Your assignment >> Below this line is a listing that includes pictures. Copy exactly, and only, the lines from the one containing "exposure_s: 1/60" through the one containing "exposure_s: 1/161"; the pictures do not go in the copy.

The data >>

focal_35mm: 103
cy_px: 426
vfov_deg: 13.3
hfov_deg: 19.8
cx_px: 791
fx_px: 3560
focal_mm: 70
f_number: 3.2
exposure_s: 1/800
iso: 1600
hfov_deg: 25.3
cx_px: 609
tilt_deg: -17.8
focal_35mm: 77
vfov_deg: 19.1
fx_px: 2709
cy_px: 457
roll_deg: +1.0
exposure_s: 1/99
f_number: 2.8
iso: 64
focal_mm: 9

--

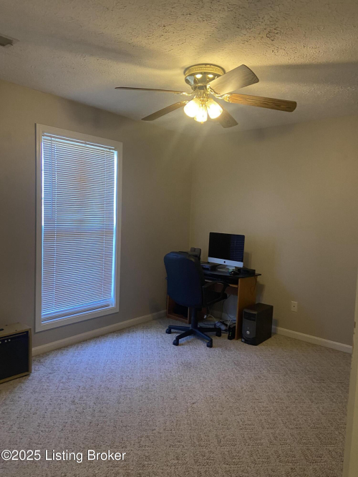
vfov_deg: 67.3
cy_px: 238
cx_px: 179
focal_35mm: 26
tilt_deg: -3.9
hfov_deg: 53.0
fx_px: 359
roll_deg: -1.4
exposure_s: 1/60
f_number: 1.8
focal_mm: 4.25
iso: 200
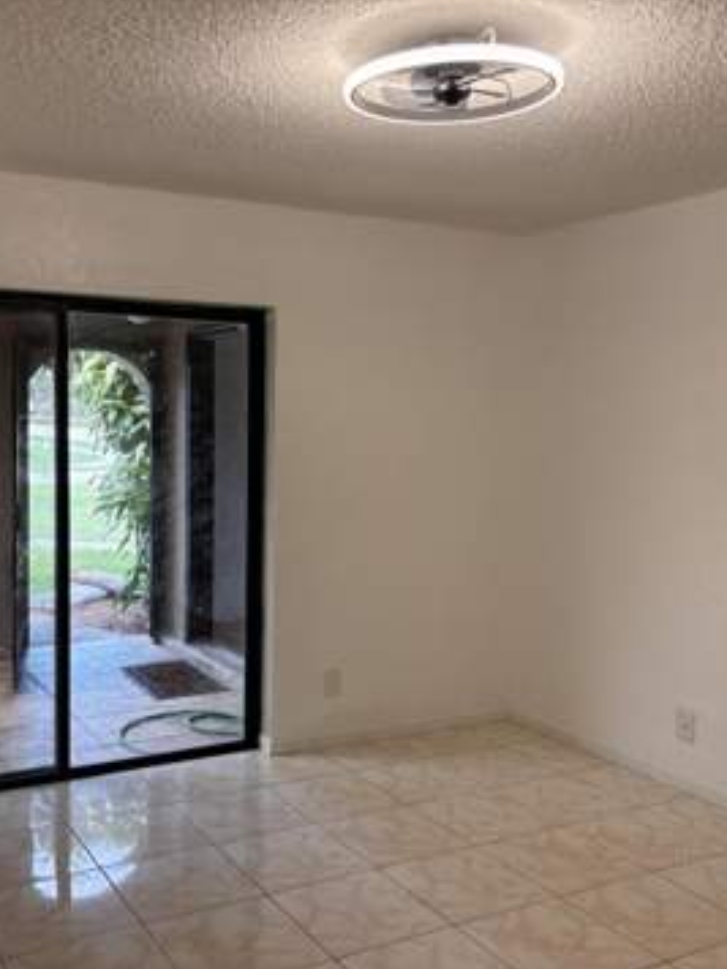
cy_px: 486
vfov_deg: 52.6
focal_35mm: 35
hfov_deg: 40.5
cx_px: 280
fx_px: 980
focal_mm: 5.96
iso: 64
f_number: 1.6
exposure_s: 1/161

Your response >>
exposure_s: 1/60
f_number: 1.8
focal_mm: 4.25
iso: 200
cy_px: 486
vfov_deg: 52.6
focal_35mm: 35
hfov_deg: 40.5
cx_px: 280
fx_px: 980
focal_mm: 5.96
iso: 64
f_number: 1.6
exposure_s: 1/161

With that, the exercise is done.